César estaba manipulando su escopeta de caza cuando ésta se disparó accidentalmente a solo unos centímetros de su cara. Cuando llegó al hospital era un hombre sin rostro. Jacinto Sanromán, jefe de Cirugía Oral y Maxilofacial, y su equipo consiguieron devolverle su rostro perdido. Cinco años después, y gracias a las técnicas más avanzadas en injertos de tejidos y de huesos, hoy César y el doctor Sanromán no dejan de darse las gracias mutuamente.


¿Cuáles son los últimos avances en cirugía maxilofacial?
El uso de diversos programas informáticos en el diagnóstico, la planificación y el tratamiento de diferentes patologías: deformidades faciales congénitas y adquiridas (como el caso de César), cirugía ortognática, oncología, implantología…
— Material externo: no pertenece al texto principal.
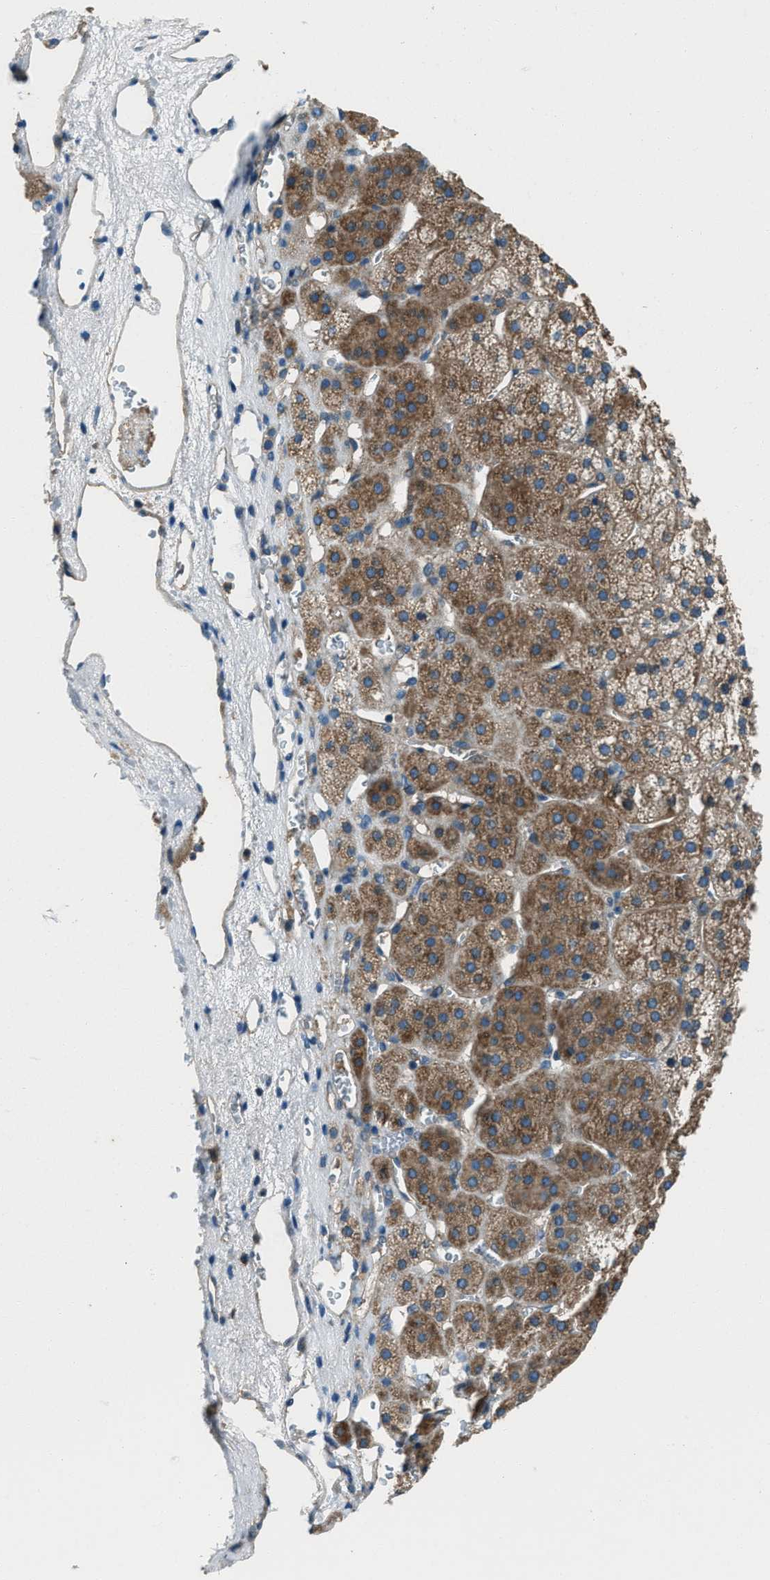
{"staining": {"intensity": "moderate", "quantity": ">75%", "location": "cytoplasmic/membranous"}, "tissue": "adrenal gland", "cell_type": "Glandular cells", "image_type": "normal", "snomed": [{"axis": "morphology", "description": "Normal tissue, NOS"}, {"axis": "topography", "description": "Adrenal gland"}], "caption": "Adrenal gland stained with a protein marker reveals moderate staining in glandular cells.", "gene": "SVIL", "patient": {"sex": "female", "age": 44}}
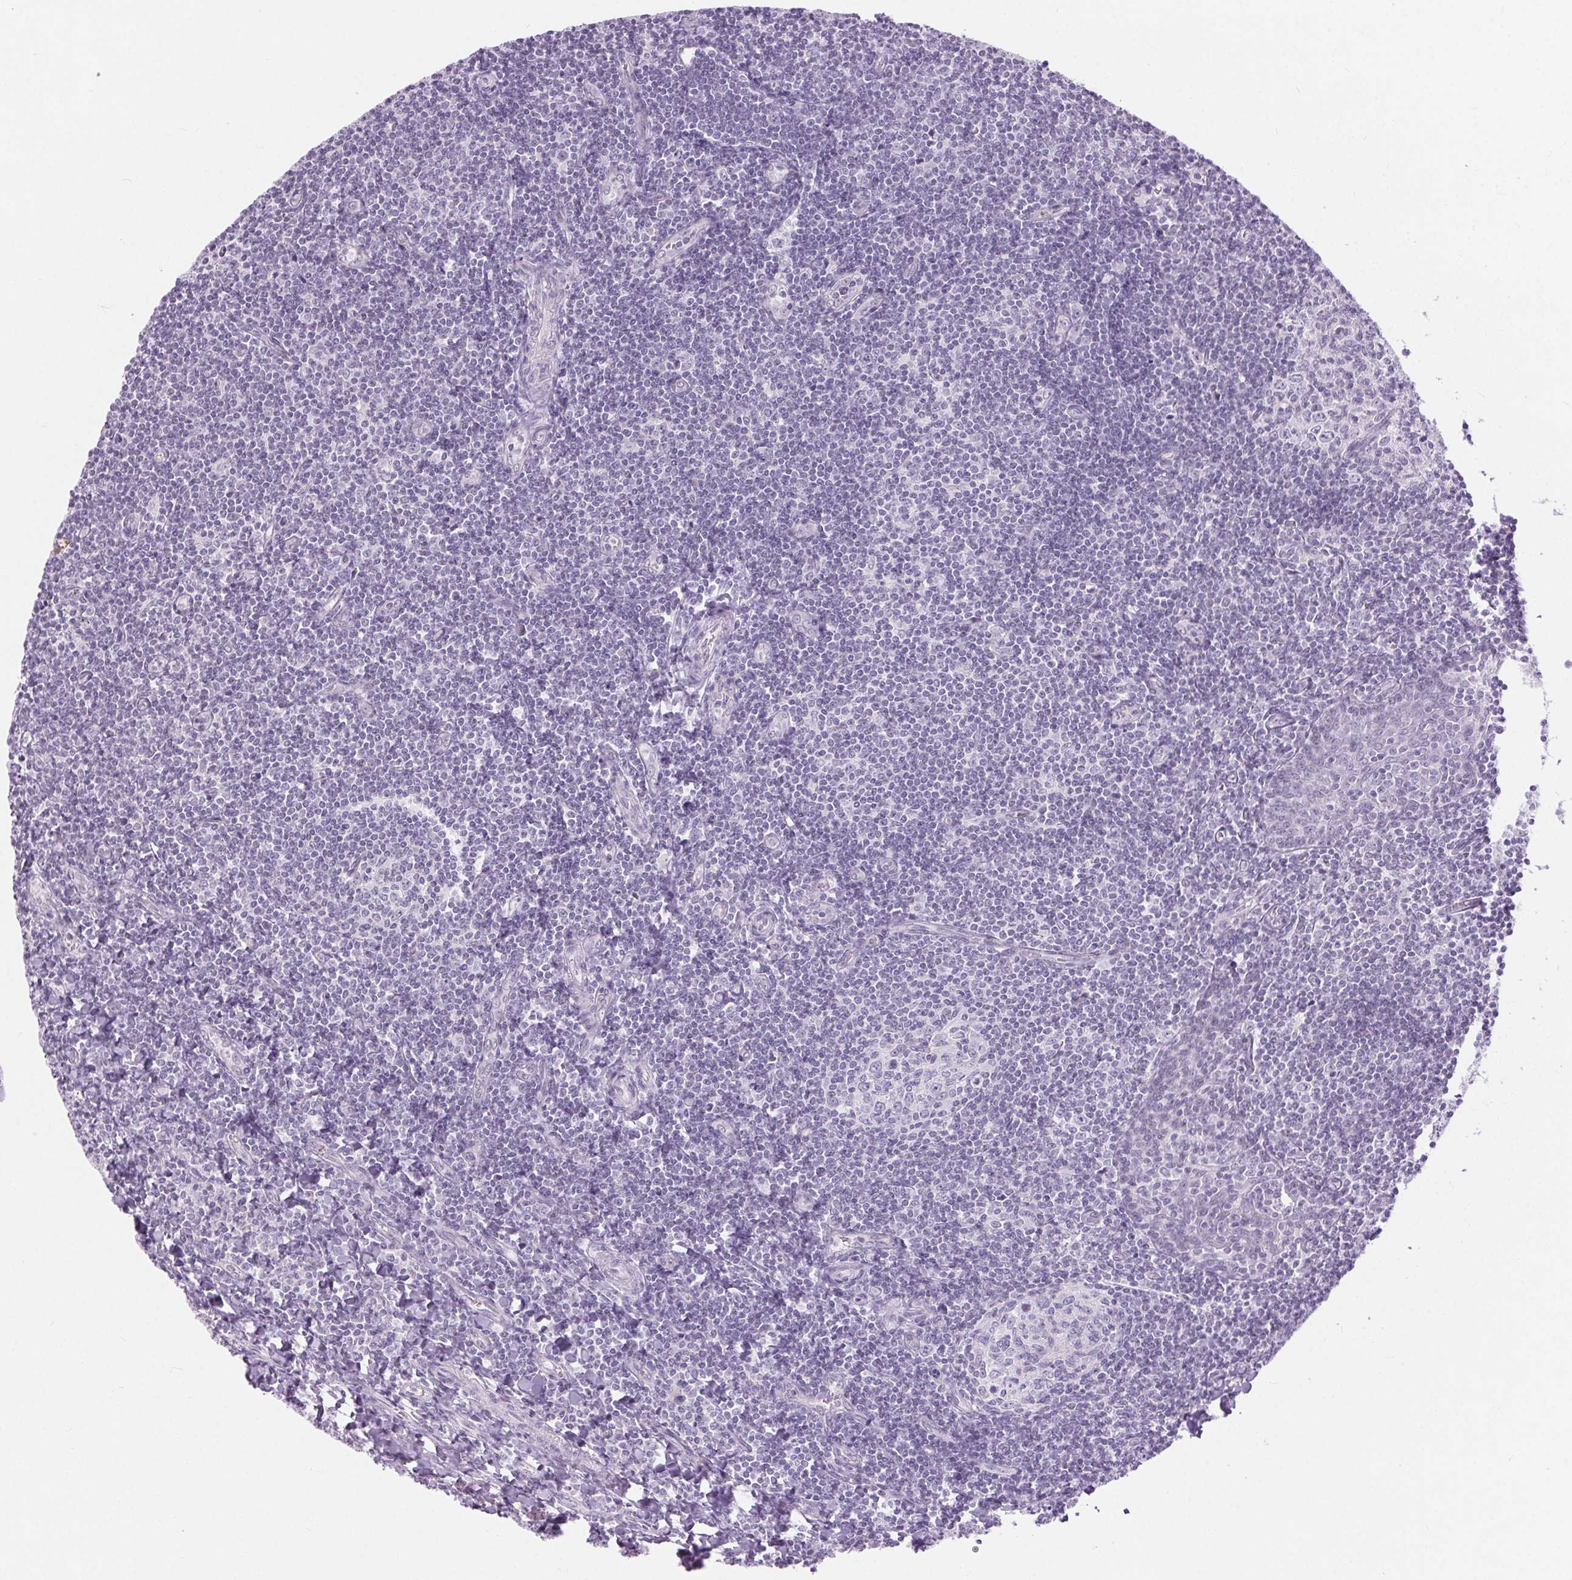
{"staining": {"intensity": "negative", "quantity": "none", "location": "none"}, "tissue": "tonsil", "cell_type": "Germinal center cells", "image_type": "normal", "snomed": [{"axis": "morphology", "description": "Normal tissue, NOS"}, {"axis": "morphology", "description": "Inflammation, NOS"}, {"axis": "topography", "description": "Tonsil"}], "caption": "A micrograph of human tonsil is negative for staining in germinal center cells. (Immunohistochemistry, brightfield microscopy, high magnification).", "gene": "BEND2", "patient": {"sex": "female", "age": 31}}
La cirugía virtual o el uso de impresoras 3D están revolucionando la medicina, ¿Cuál es el papel actual de las nuevas tecnologías en su materia?
Es primordial. Durante los últimos años hemos sufrido un cambio radical en la forma en la que realizamos los diagnósticos y los tratamientos. Todos los casos de implantes dentales, o de deformidades faciales (cirugía ortognática) los evaluamos antes de la cirugía mediante estudios con Tc y programas específicos que nos permiten realizar tratamientos virtuales, para poder realizar planificaciones quirúrgicas más exactas. Hace dos semanas realizamos, por ejemplo, un caso de resección mandibular en un paciente con cáncer y su reconstrucción mediante un injerto microvascularizado de peroné. La cirugía se realizó previamente en el ordenador y pudo diseñarse de antemano el diseño del injerto y su aplicación en la zona de la mandíbula. Esto nos permite realizar un tratamiento mucho más seguro para el paciente, ahorrando tiempo de intervención y mejorando los resultados finales

Su especialidad trabaja muy de la mano de otras especialidades, como la cirugía plástica o la neurocirugía, ¿Cómo debe ser la coordinación entre los diferentes equipos?
Es muy importante que cada uno conozca sus funciones y que los tratamientos se protocolicen. El empleo de las nuevas tecnologías, como las antes descritas, y el uso de navegadores nos ayudan a todos a mejorar nuestros resultados.

La formación está muy presente en el nuevo Plan Estratégico de la Sociedad Española de Cirugía Oral y Maxilofacial (SECOM) ¿Cómo debe ser la formación de su especialidad?
En la actualidad, la especialidad dura 6 años tras aprobar el examen MIR. La SECOM es consciente, además, de la necesidad de que los cirujanos orales y maxilofaciales estemos continuamente formándonos, dada la velocidad con la que cambian las tecnologías existentes, por lo que tenemos cursos de formación tanto presenciales como a distancia (webmeeting) durante todo el año.

El accidente de César fue un caso complejo, ¿Qué supuso para usted y su equipo? ¿Qué aprendieron en la reconstrucción de su rostro?
Con César utilizamos muchas de las técnicas de las que disponemos en la actualidad, desde el tratamiento de urgencias encaminado a salvar su vida en los primeros momentos, pasando por las técnicas de reconstrucción microquirúrgicas que nos permitieron aportarle tejidos duros (hueso mandibular), y también tejidos blandos (piel y labio) obtenidos de su pierna, hasta el alargamiento del hueso mandibular mediante el uso de distractores óseos, para finalizar colocándole implantes dentales y prótesis apoyada en los mismos, con el objetivo de rehabilitar completamente su función masticatoria.

Han pasado cinco años del accidente de César, ¿Cuál es el proceso de recuperación en casos como el suyo?
Son procedimientos largos y costosos, el paciente debe ser consciente de que hay que ir paso a paso, hasta conseguir los objetivos que nos marcamos, hay que ser “paciente”. Es un largo camino en el que hay que ir mano con mano y no desfallecer.

¿Qué ha supuesto para usted participar en la campaña #GrandespersonasPovisa junto a César?
Una excelente oportunidad de transmitir que a pesar de que la medicina es cada vez más sofisticada y tecnificada, todavía la vocación y el factor humano son lo más importante de nuestra profesión, que siempre debe estar orientada al servicio de los pacientes.